By Cory Renauer
The biopharmaceutical industry's summer doldrums will unofficially come to a close this week thanks to steady gusts of wind from the Food and Drug Administration, plus a slate of presentations in front of scientists and investors.
Some events are more important than others. If you only have time to focus on a few of the stories about to unfold this week, make sure you don't miss upcoming catalysts for Alnylam (NASDAQ: ALNY), Moderna (NASDAQ: MRNA), and Aimmune Therapeutics (NASDAQ: AIMT). Here's what to look out for.
Image source: Getty Images.
Tuesday: Alnylam -- how limited?
Alnylam's first drug to earn approval, Onpattro, is aimed at a very limited population. Although it carries a six-figure price tag, sales of the transthyretin (TTR) reducing RNA-interference drug reached just $38 million in the second quarter.
A $152 million annualized run rate for a company's first drug launch is commendable, but it didn't come cheap. Launching one new drug while developing a pipeline bursting with potential new drugs has driven operating expenses up to an annualized $1.1 billion.
Alnylam clearly needs to bump up sales, but investors are worried that its next approved drug might not have what it takes, commercially speaking. In April, Alnylam showed us pivotal results that say givosiran could lower the annualized rate of painful attacks of hepatic porphyria (AHP) by 74% versus a placebo. Unfortunately, around half of the patients treated still experienced at least one attack.
AHP is a blanket term that describes hemoglobin formation issues that can be caused by a handful of different gene mutations that result in the buildup of aminolevulinic acid (ALA) and porphobilinogen (PBG). Givosiran inhibits ALA production, but that might not be enough to help people similar to the 50% of patients who experienced an attack during the pivotal Envision study.
Alnylam has already rushed an application for the treatment of AHP to the FDA for givosiran, but there's a chance the agency might limit an already small audience even further. An estimated 50,000 Americans are affected by AHP, and on Tuesday, Sept. 10, the company will present further results that tell us if givosiran will have a chance to treat the entire AHP population or just a sliver.
Image source: Getty Images.
Moderna: What's next?
Moderna pulled off an impressive initial public offering earlier this year, but the stock has fallen around 40% since a peak reached in May. Even with that, it sports a $5.3 billion market cap, but still doesn't have a lot of convincing evidence that its messenger RNA (mRNA) drugs work as hoped.
A first look at Moderna's cancer vaccine, mRNA-4157, wasn't necessarily bad, but it wasn't the rousing success that investors were expecting. In a nutshell, it's hard to say whether mRNA-4157 helped two different groups of cancer patients.
Moderna lost $268 million in the first half of the year and started the ball rolling on several clinical-stage proof-of-concept trials. Now, there are 13 drugs in clinical-stage development, which means losses are going to accelerate.

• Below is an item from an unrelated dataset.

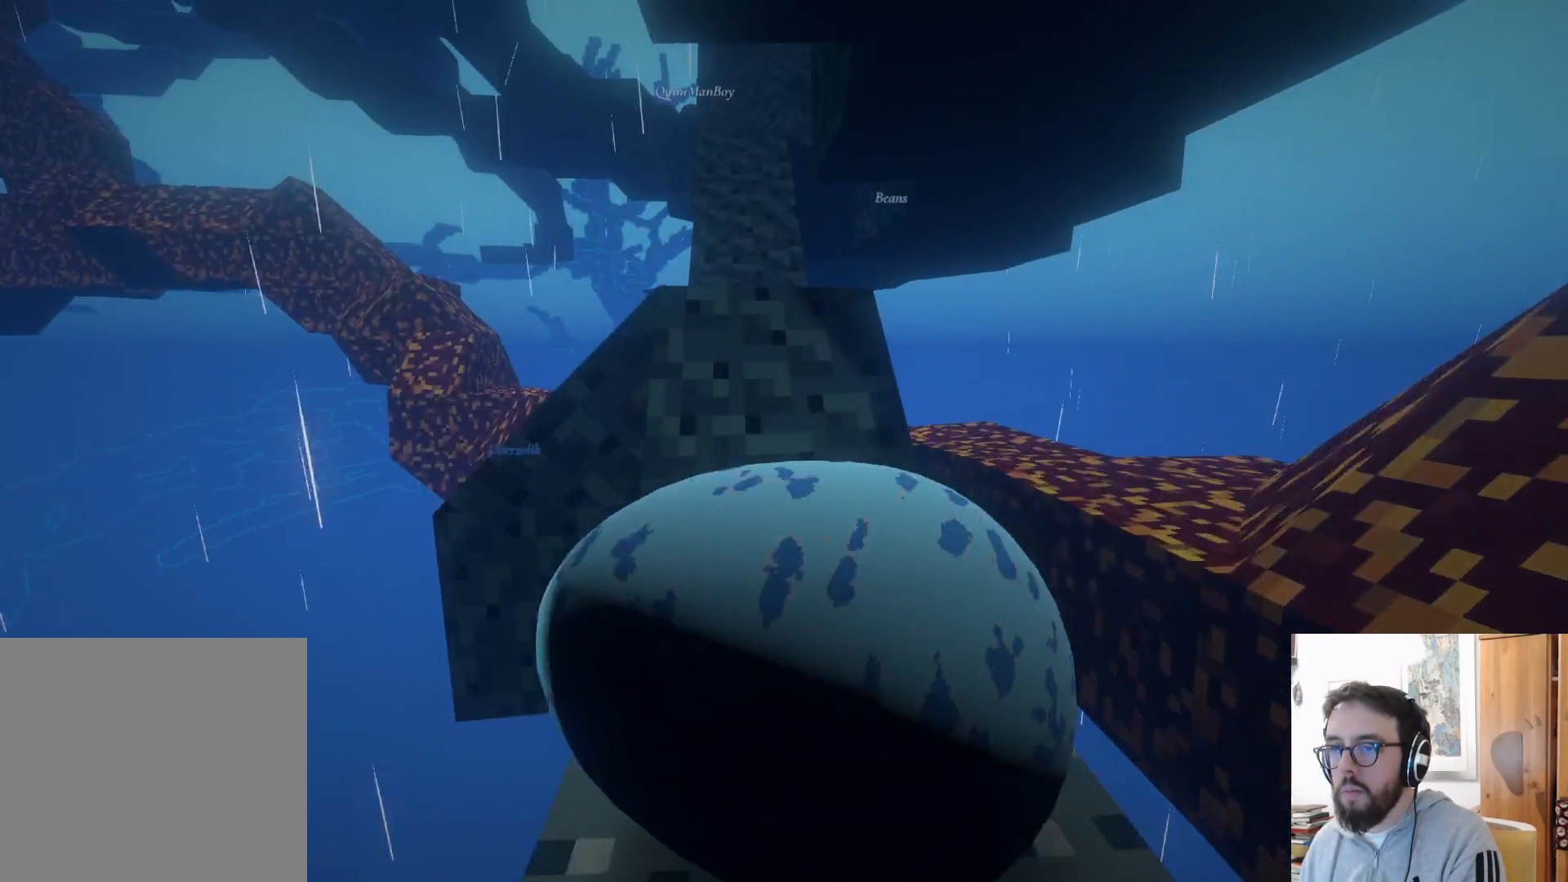
{"dt_ms": 500, "buttons": [], "left_stick": "up-left", "right_stick": "center", "events": []}
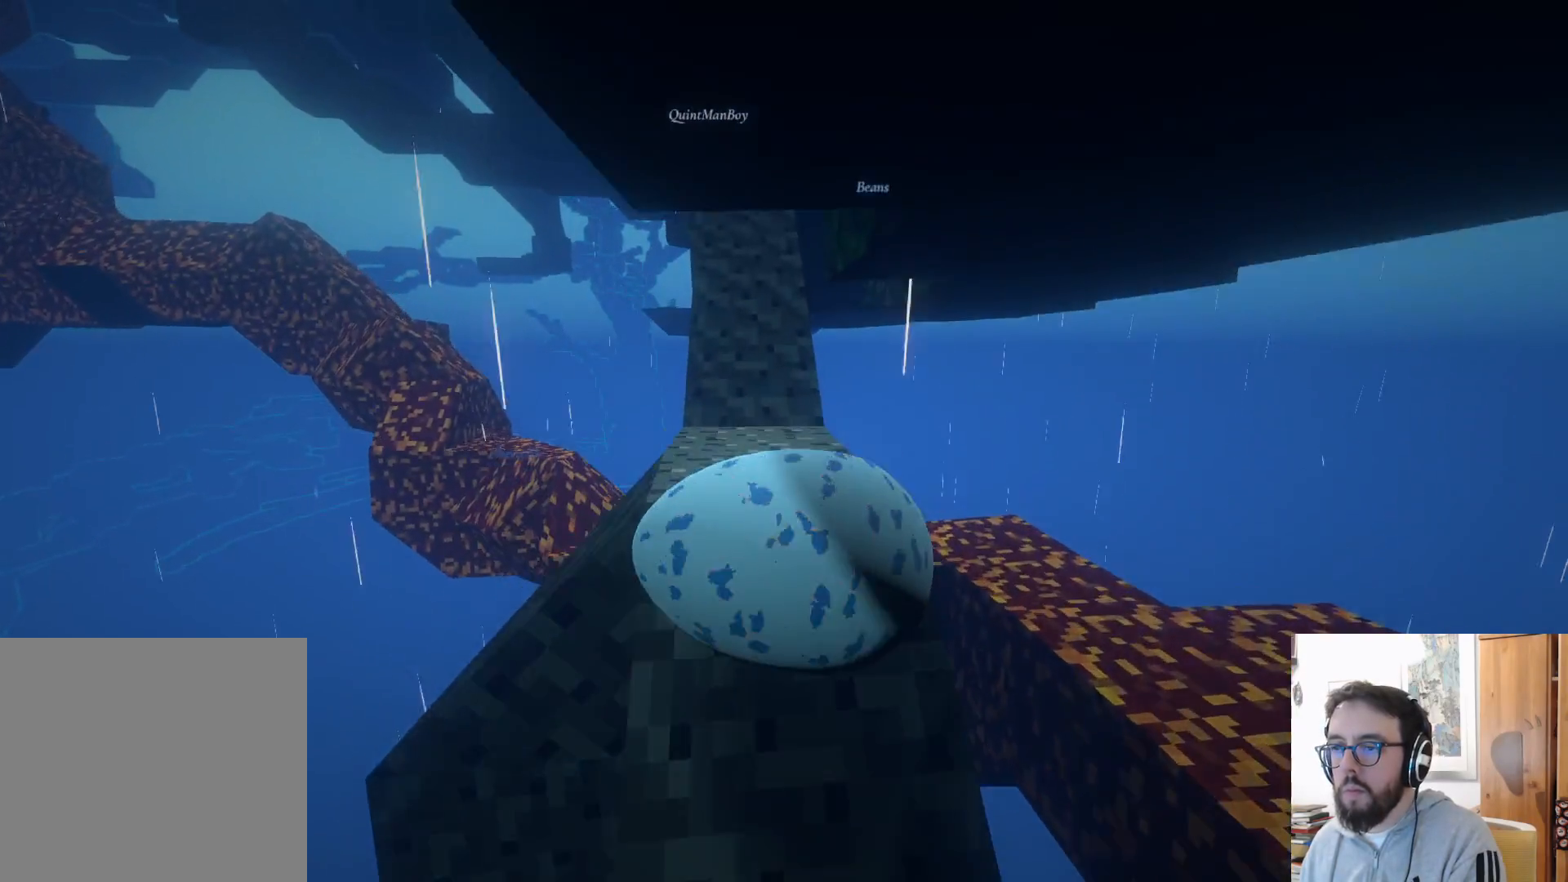
{"dt_ms": 500, "buttons": [], "left_stick": "up-right", "right_stick": "center", "events": [[167, "left_stick", "up"], [317, "left_stick", "up-right"]]}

The company's balance sheet looks solid with $1.4 billion in cash, but that will only last another year and a half before Moderna needs to visit the equity tap again. That makes it awfully important to reassure shareholders that the rest of the company's mRNA drugs are viable at this year's research and development day on Sept. 12.
Image source: Getty Images.
Aimmune: Net benefit?
On Friday, Sept. 13, the FDA will assemble a panel of independent physicians to discuss a new drug application from Aimmune. The agency doesn't have to follow the panel's recommendation, but it usually does.
Aimmune's candidate, AR101, could become the first protective therapy for peanut allergy, but approval is far from guaranteed. That's because AR101 is just peanut allergen powder delivered in low, measured doses that have been shown to desensitize patients to the allergen.
While there's no question about AR101's ability to desensitize people to the peanut allergen, the agency could hold up the application by asking for evidence that desensitization with AR101 leads to fewer dangerous reactions related to accidental peanut exposure in the real world.
We'll find out just how concerned the FDA is about the overall risk-to-benefit ratio regarding AR101 when the agency releases official briefing documents at least two days ahead of the meeting. If the regulator and independent experts agree there's a net health benefit to desensitization with AR101, the stock will soar.
Most likely to move
Alnylam has a large enough late-stage pipeline that great (or lousy) data for givosiran might not move the stock very far. With so many active programs, it's hard to guess what Moderna will reveal at its annual R&D day, but we know it will involve early clinical-stage development at best.
Aimmune is the stock here that's most likely to make a big move this week. So far, the only thing we know about the FDA's attitude toward AR101 has been conveyed to us through Aimmune. The briefing documents provided by the FDA to the independent advisory committee and the general public will be the first time we get to read about the regulator's concerns unfiltered.